# AVAILABLE DATA
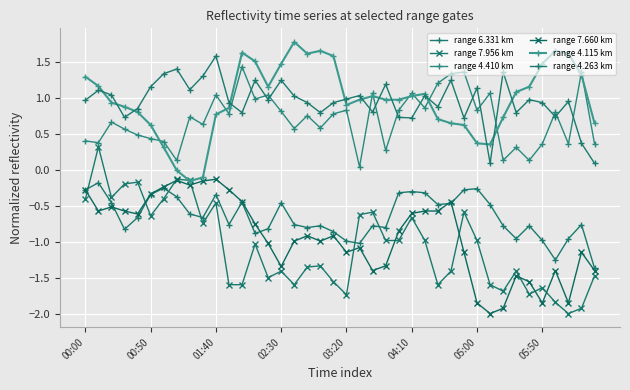

What is the value of the range 7.660 km point at the 39th from the left?

-1.1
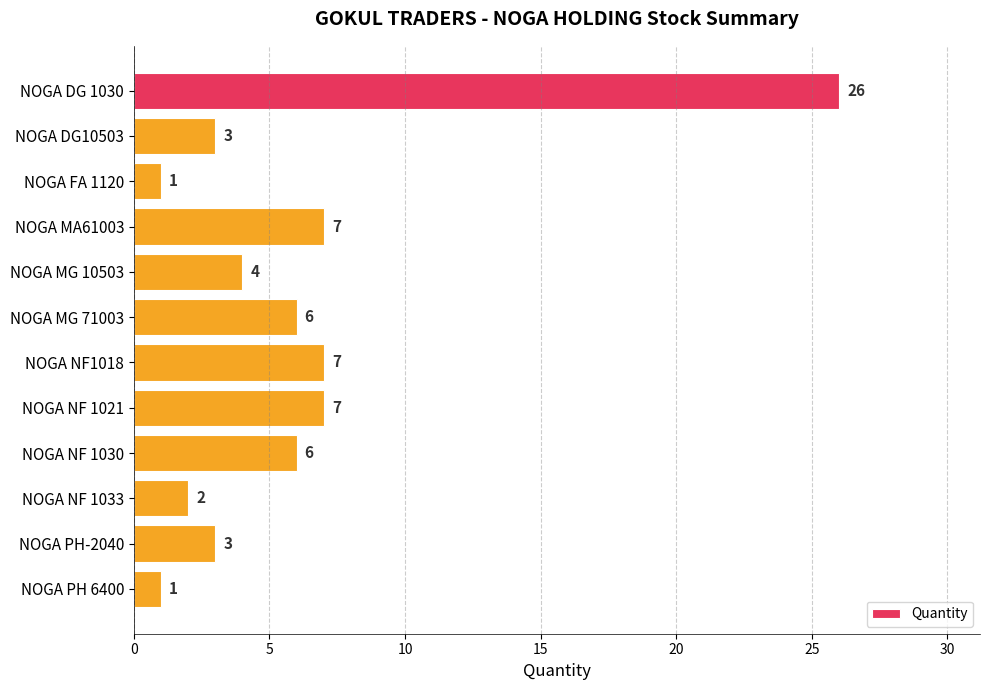

Between NOGA NF 1021 and NOGA DG 1030, which is larger?

NOGA DG 1030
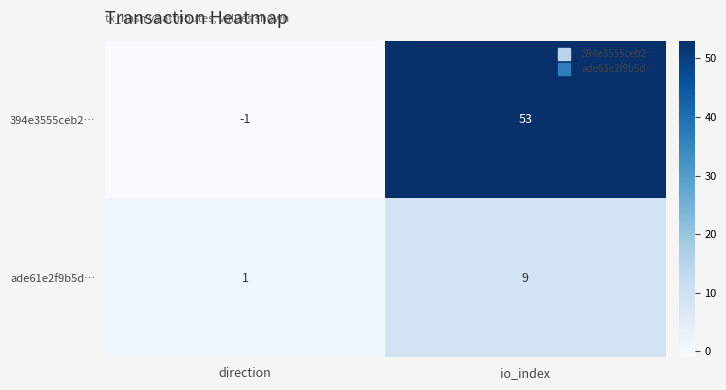

True or false: 394e3555ceb2… has a value of -2 at direction.

False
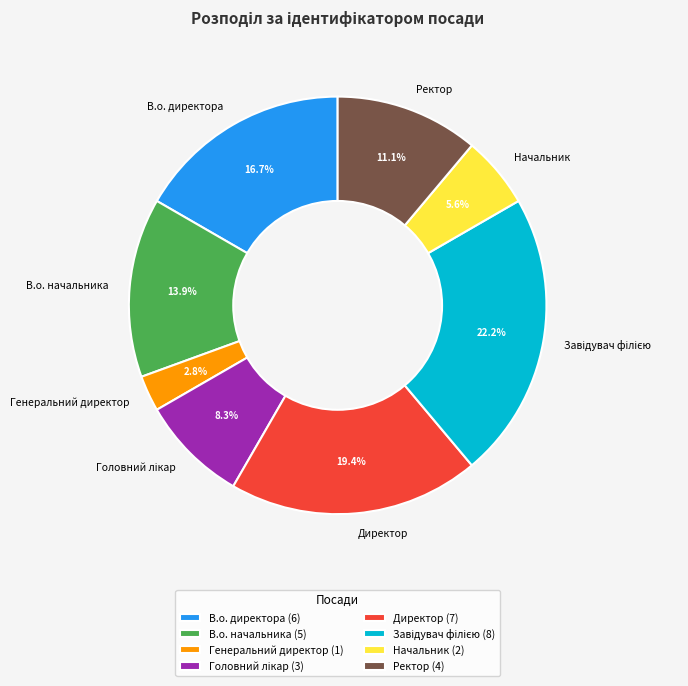

Is there a majority slice in this chart?

No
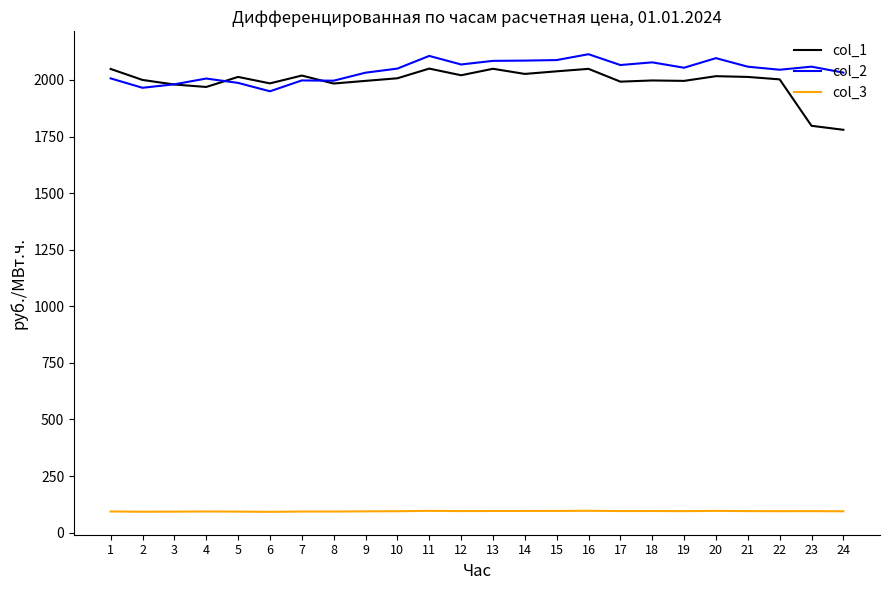

Which series has the largest total across all categories?

col_2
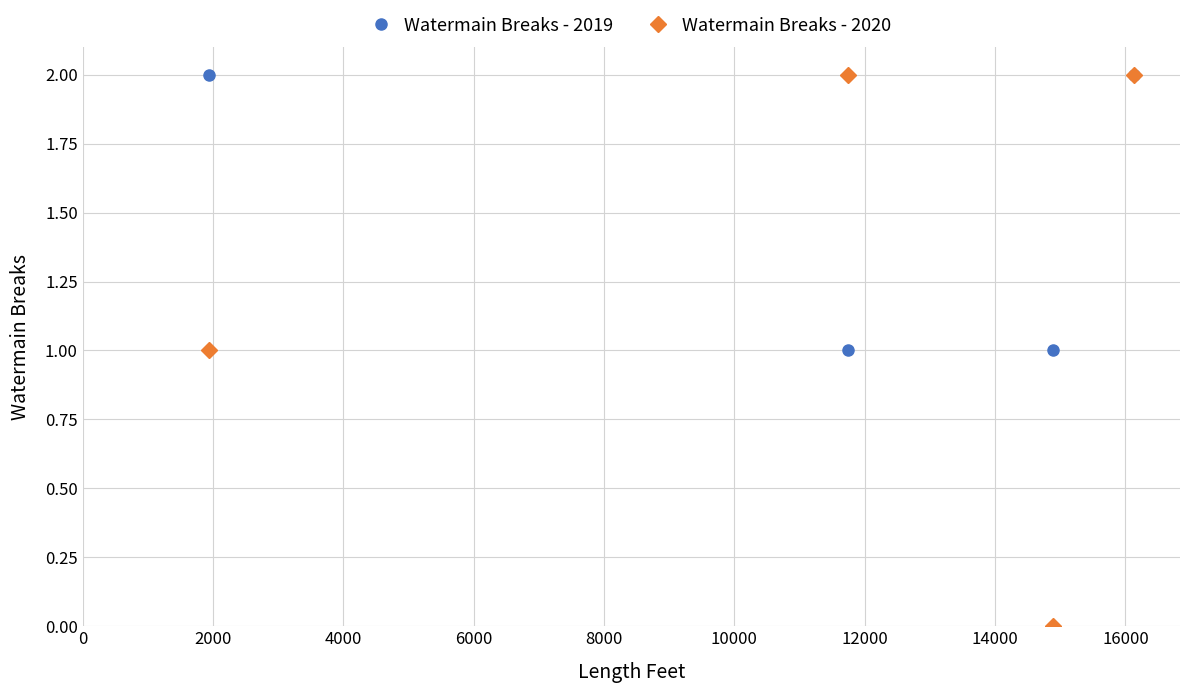

What are all the series names shown in the legend?

Watermain Breaks - 2019, Watermain Breaks - 2020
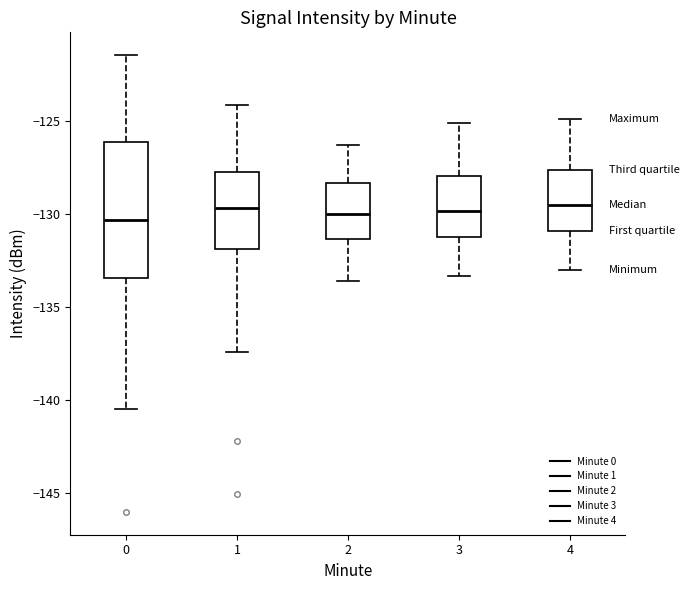

Comparing the boxes themselves (not the whiskers), which one is the tallest?

0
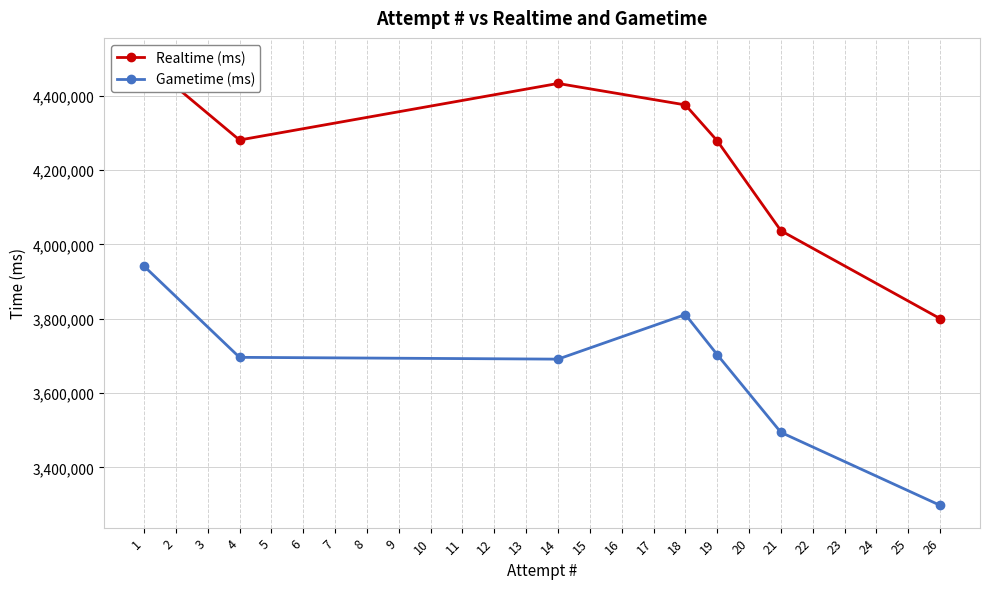

How many Gametime (ms) values are between 3493932 and 3811106?

5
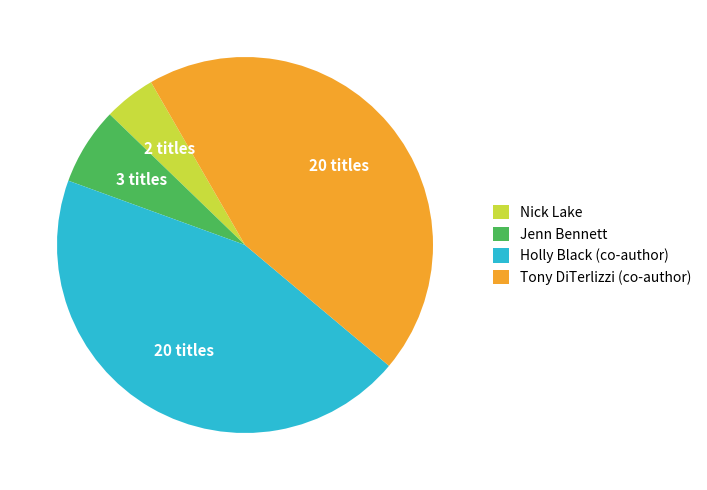

How many slices are in this pie chart?

4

# EXERCISE DETAILS
Copy all the rows above word for word, leaving out the pictures.

# FINISHED EXERCISE
What is the value of the range 7.660 km point at the 39th from the left?

-1.1

Between NOGA NF 1021 and NOGA DG 1030, which is larger?

NOGA DG 1030

True or false: 394e3555ceb2… has a value of -2 at direction.

False

Is there a majority slice in this chart?

No

Which series has the largest total across all categories?

col_2

What are all the series names shown in the legend?

Watermain Breaks - 2019, Watermain Breaks - 2020

Comparing the boxes themselves (not the whiskers), which one is the tallest?

0

How many Gametime (ms) values are between 3493932 and 3811106?

5

How many slices are in this pie chart?

4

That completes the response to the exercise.